Putting on a show. All my life, I’ve put on a show for others.
I’ve lied again and again. And if I go out there, I’ll still be a liar.
I’ll be lying to you, because it wouldn’t be a show for me.
’ Air, too shallow, stuttered in between her tight lips. ‘It will be real for me.’
He stepped back. ‘What do you mean?’
‘I want a real marriage. A marriage we both deserve to have. A marriage with all the foundations we promised to each other. Loyalty, protection, and love, Konstantinos. We can have love, too.’
‘I don’t want that,’ he growled. ‘I never did.’
Poppy searched his eyes, his facial features, but there was nothing.
Not a frown, not a dip of his lips. He was pretending as if what she’d said hadn’t touched him.
But she knew him now. She knew how well he’d taught himself to hide his emotions.
Control them. But underneath the veneer he’d taught himself to hide behind, he was—
‘You’re scared.’
‘I’m not scared,’ he countered, his voice too stiff, too barren of anything.
He wouldn’t fool her now. She didn’t believe it. His indifference.
‘I’m scared, too,’ she admitted. ‘I’ve always been scared.
Scared to trust you. I was scared you’d betray me like my father.
But I don’t want to be scared any more. I trust you.
I know we’d never hurt each other on purpose…
What happened before. We couldn’t help it.
I understand why. Our parents. But I’m not them and neither are you.
We get to choose now. We get to have this.
We deserve it, Konstantinos, to have the family neither of us had with each other. Together. You and me.’
She inched closer, craning her neck to keep hold of his eyes. ‘I love you, Konstantinos,’ she said, and she waited, her heart beating so hard, so fast, for him to say he loved her back. But he didn’t speak. He looked at her. Regarding her with a wide-eyed contemplation.
He closed the minimal space between them. ‘How pretty you make it all sound.’ His hand rose. He cradled her cheek. ‘This love of yours. This life you want to give me.’
So desperately did she want to lean into the heat of it. But his touch, however softly he held her there, it felt off. Something wasn’t right.
She ignored it. Her instincts. She’d make him understand.
‘We can build it together,’ she told him thickly. ‘A new life. Without rules… A real fresh start.’

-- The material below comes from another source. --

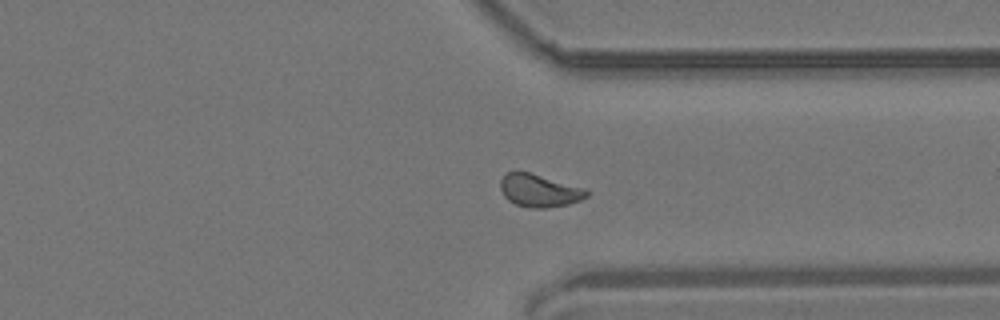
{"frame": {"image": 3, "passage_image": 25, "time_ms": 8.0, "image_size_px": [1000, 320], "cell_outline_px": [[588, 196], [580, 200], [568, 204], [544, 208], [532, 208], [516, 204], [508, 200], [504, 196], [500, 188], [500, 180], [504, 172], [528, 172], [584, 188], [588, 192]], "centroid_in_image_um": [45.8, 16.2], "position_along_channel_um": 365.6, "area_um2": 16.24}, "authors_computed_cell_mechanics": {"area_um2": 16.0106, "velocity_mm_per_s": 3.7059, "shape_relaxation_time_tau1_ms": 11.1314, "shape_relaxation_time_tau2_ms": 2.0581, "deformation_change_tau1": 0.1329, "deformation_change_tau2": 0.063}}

He dipped his head. ‘You say you love me?’
‘More than anything.’
‘And this love, it will protect those you profess to love. It will protect me?’
‘Yes!’
His lips turned upwards, but it wasn’t a smile. It was all teeth and the movement of lips. But it was…vicious.
Lower his head came.
Closer his lips.
‘Liar,’ he breathed into her mouth.
Poppy flinched. ‘What?’
His hand fell from her cheek. He raised his head. Brought himself to his full height before her. ‘It must be so hard, after your father, to differentiate when your truth is nothing but another lie.’

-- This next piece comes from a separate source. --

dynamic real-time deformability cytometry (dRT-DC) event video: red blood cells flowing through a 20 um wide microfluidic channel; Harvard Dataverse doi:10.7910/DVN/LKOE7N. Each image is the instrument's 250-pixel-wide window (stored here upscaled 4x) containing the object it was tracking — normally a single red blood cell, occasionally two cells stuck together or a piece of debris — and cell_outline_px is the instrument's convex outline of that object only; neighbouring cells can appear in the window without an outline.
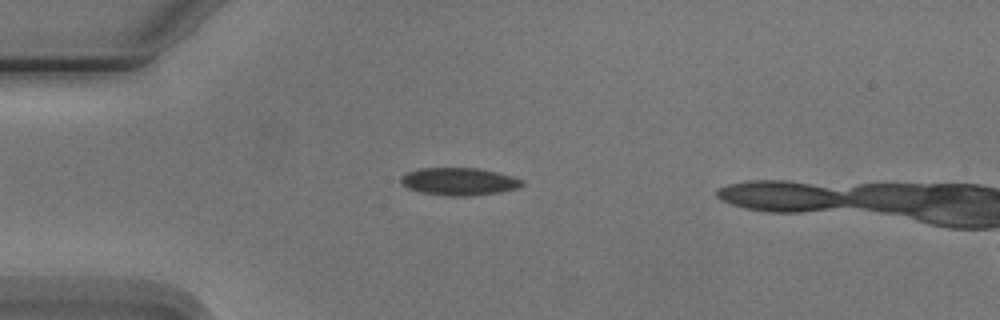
{"species": "Egyptian fruit bat (a non-hibernating species)", "species_latin": "Rousettus aegyptiacus", "temperature_condition": "cold", "stored_images_in_passage": 6, "camera_frame_rate_fps": 3000, "um_per_image_px": 0.085, "animal": {"sex": "male"}, "frame": {"image": 1, "passage_image": 3, "time_ms": 2.333, "image_size_px": [1000, 320], "cell_outline_px": [[524, 184], [516, 188], [500, 192], [472, 196], [448, 196], [420, 192], [408, 188], [400, 180], [400, 176], [408, 172], [420, 168], [480, 168], [512, 176], [524, 180]], "centroid_in_image_um": [39.03, 15.43], "position_along_channel_um": 46.0, "area_um2": 19.48}}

‘Konstantinos!’ she hissed, because his words—his accusation she was telling lies… It scrambled her thoughts. Stole her conviction she was telling the truth.
He turned his back on her. ‘You are a liar, Poppy,’ he said again, walking over to his desk, opening a drawer.
She squared her shoulders. Ignored her instincts to turn tail and run. Something brewed in the air between them. Conflict. She could smell it. Taste it.
She planted her feet. She wasn’t running this time because of her fear.
‘I’m not lying.’
‘But you are,’ he said, and slipped free a Manila folder. He closed the drawer, walked to his high-back chair made of dark wood. He pulled it out. Sat down. And only then did he look at her.